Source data
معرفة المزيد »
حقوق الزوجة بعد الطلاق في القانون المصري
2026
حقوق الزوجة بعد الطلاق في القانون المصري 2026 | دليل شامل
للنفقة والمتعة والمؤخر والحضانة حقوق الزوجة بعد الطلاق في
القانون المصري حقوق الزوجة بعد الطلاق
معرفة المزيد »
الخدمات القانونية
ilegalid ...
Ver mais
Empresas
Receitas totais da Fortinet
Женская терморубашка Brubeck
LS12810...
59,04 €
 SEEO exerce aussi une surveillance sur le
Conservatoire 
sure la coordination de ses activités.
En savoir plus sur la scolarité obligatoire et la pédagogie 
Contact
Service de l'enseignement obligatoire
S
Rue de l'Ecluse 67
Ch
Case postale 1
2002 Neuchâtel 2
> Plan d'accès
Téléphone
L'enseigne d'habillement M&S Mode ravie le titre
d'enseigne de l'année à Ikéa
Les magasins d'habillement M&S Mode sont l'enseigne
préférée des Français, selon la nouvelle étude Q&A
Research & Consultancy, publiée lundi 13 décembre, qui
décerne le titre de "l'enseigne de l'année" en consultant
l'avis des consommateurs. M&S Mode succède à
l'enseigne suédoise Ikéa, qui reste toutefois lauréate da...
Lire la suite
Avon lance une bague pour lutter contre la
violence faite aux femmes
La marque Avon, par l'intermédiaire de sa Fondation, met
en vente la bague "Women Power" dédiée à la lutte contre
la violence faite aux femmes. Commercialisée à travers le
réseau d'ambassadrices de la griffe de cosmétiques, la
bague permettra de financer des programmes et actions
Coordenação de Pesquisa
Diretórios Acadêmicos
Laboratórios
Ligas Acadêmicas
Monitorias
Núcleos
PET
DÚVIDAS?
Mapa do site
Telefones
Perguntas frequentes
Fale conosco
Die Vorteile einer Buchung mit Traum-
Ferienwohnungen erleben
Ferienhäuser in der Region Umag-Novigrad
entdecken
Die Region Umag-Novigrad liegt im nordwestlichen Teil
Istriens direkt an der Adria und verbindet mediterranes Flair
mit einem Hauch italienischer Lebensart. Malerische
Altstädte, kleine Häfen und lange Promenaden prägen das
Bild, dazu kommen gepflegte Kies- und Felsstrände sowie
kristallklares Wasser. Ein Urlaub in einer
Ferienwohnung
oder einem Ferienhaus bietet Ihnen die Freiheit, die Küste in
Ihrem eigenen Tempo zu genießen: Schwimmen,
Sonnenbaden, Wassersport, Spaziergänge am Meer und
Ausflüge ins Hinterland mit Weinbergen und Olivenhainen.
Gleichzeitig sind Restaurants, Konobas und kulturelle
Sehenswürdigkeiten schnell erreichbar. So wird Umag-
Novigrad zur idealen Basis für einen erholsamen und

Activity
With every line intact, print the records above again.

Expected answer
معرفة المزيد »
حقوق الزوجة بعد الطلاق في القانون المصري
2026
حقوق الزوجة بعد الطلاق في القانون المصري 2026 | دليل شامل
للنفقة والمتعة والمؤخر والحضانة حقوق الزوجة بعد الطلاق في
القانون المصري حقوق الزوجة بعد الطلاق
معرفة المزيد »
الخدمات القانونية
ilegalid ...
Ver mais
Empresas
Receitas totais da Fortinet
Женская терморубашка Brubeck
LS12810...
59,04 €
 SEEO exerce aussi une surveillance sur le
Conservatoire 
sure la coordination de ses activités.
En savoir plus sur la scolarité obligatoire et la pédagogie 
Contact
Service de l'enseignement obligatoire
S
Rue de l'Ecluse 67
Ch
Case postale 1
2002 Neuchâtel 2
> Plan d'accès
Téléphone
L'enseigne d'habillement M&S Mode ravie le titre
d'enseigne de l'année à Ikéa
Les magasins d'habillement M&S Mode sont l'enseigne
préférée des Français, selon la nouvelle étude Q&A
Research & Consultancy, publiée lundi 13 décembre, qui
décerne le titre de "l'enseigne de l'année" en consultant
l'avis des consommateurs. M&S Mode succède à
l'enseigne suédoise Ikéa, qui reste toutefois lauréate da...
Lire la suite
Avon lance une bague pour lutter contre la
violence faite aux femmes
La marque Avon, par l'intermédiaire de sa Fondation, met
en vente la bague "Women Power" dédiée à la lutte contre
la violence faite aux femmes. Commercialisée à travers le
réseau d'ambassadrices de la griffe de cosmétiques, la
bague permettra de financer des programmes et actions
Coordenação de Pesquisa
Diretórios Acadêmicos
Laboratórios
Ligas Acadêmicas
Monitorias
Núcleos
PET
DÚVIDAS?
Mapa do site
Telefones
Perguntas frequentes
Fale conosco
Die Vorteile einer Buchung mit Traum-
Ferienwohnungen erleben
Ferienhäuser in der Region Umag-Novigrad
entdecken
Die Region Umag-Novigrad liegt im nordwestlichen Teil
Istriens direkt an der Adria und verbindet mediterranes Flair
mit einem Hauch italienischer Lebensart. Malerische
Altstädte, kleine Häfen und lange Promenaden prägen das
Bild, dazu kommen gepflegte Kies- und Felsstrände sowie
kristallklares Wasser. Ein Urlaub in einer
Ferienwohnung
oder einem Ferienhaus bietet Ihnen die Freiheit, die Küste in
Ihrem eigenen Tempo zu genießen: Schwimmen,
Sonnenbaden, Wassersport, Spaziergänge am Meer und
Ausflüge ins Hinterland mit Weinbergen und Olivenhainen.
Gleichzeitig sind Restaurants, Konobas und kulturelle
Sehenswürdigkeiten schnell erreichbar. So wird Umag-
Novigrad zur idealen Basis für einen erholsamen und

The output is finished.